━━ MATERIAL PROVIDED

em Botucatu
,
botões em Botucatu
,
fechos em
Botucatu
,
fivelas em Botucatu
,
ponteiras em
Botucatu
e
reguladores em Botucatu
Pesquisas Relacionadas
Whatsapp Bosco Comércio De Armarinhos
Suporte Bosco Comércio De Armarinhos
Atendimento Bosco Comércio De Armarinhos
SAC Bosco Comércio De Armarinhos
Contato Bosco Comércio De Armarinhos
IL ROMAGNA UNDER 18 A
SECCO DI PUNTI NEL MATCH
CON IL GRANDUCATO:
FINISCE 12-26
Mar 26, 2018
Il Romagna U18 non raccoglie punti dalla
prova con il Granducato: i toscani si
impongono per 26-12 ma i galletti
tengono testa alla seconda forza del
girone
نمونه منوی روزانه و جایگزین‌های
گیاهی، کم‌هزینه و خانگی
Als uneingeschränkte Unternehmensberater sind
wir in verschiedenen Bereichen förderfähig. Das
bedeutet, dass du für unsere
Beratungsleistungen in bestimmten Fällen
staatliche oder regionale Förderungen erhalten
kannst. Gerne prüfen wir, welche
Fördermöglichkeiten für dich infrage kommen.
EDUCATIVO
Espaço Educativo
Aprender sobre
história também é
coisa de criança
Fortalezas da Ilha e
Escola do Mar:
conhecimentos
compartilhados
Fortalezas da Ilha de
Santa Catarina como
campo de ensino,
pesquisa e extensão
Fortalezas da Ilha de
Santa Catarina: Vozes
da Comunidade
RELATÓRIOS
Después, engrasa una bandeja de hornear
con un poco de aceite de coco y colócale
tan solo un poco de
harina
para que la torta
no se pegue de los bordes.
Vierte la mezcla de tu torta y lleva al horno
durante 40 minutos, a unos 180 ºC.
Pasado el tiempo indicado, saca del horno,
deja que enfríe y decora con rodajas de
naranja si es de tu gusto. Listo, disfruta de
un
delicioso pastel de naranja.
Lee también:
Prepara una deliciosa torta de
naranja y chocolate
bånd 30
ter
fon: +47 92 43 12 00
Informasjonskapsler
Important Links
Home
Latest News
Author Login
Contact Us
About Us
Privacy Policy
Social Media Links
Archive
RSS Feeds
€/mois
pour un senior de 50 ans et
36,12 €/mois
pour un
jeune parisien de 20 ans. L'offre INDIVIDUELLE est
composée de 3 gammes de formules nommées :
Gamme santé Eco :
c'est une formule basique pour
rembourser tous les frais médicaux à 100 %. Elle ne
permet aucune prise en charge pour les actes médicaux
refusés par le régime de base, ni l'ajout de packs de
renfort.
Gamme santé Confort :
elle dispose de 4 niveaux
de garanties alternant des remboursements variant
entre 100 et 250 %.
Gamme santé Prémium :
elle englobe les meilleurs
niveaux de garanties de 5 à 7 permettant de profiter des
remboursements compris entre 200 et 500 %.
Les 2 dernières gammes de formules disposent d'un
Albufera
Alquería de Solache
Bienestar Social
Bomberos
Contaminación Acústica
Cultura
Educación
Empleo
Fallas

━━━━

Can you copy the rows from their very beginning through the line containing "Prepara una deliciosa torta de", including that line, and reproduce every line without changes?

▸ **ANSWER SECTION**
em Botucatu
,
botões em Botucatu
,
fechos em
Botucatu
,
fivelas em Botucatu
,
ponteiras em
Botucatu
e
reguladores em Botucatu
Pesquisas Relacionadas
Whatsapp Bosco Comércio De Armarinhos
Suporte Bosco Comércio De Armarinhos
Atendimento Bosco Comércio De Armarinhos
SAC Bosco Comércio De Armarinhos
Contato Bosco Comércio De Armarinhos
IL ROMAGNA UNDER 18 A
SECCO DI PUNTI NEL MATCH
CON IL GRANDUCATO:
FINISCE 12-26
Mar 26, 2018
Il Romagna U18 non raccoglie punti dalla
prova con il Granducato: i toscani si
impongono per 26-12 ma i galletti
tengono testa alla seconda forza del
girone
نمونه منوی روزانه و جایگزین‌های
گیاهی، کم‌هزینه و خانگی
Als uneingeschränkte Unternehmensberater sind
wir in verschiedenen Bereichen förderfähig. Das
bedeutet, dass du für unsere
Beratungsleistungen in bestimmten Fällen
staatliche oder regionale Förderungen erhalten
kannst. Gerne prüfen wir, welche
Fördermöglichkeiten für dich infrage kommen.
EDUCATIVO
Espaço Educativo
Aprender sobre
história também é
coisa de criança
Fortalezas da Ilha e
Escola do Mar:
conhecimentos
compartilhados
Fortalezas da Ilha de
Santa Catarina como
campo de ensino,
pesquisa e extensão
Fortalezas da Ilha de
Santa Catarina: Vozes
da Comunidade
RELATÓRIOS
Después, engrasa una bandeja de hornear
con un poco de aceite de coco y colócale
tan solo un poco de
harina
para que la torta
no se pegue de los bordes.
Vierte la mezcla de tu torta y lleva al horno
durante 40 minutos, a unos 180 ºC.
Pasado el tiempo indicado, saca del horno,
deja que enfríe y decora con rodajas de
naranja si es de tu gusto. Listo, disfruta de
un
delicioso pastel de naranja.
Lee también:
Prepara una deliciosa torta de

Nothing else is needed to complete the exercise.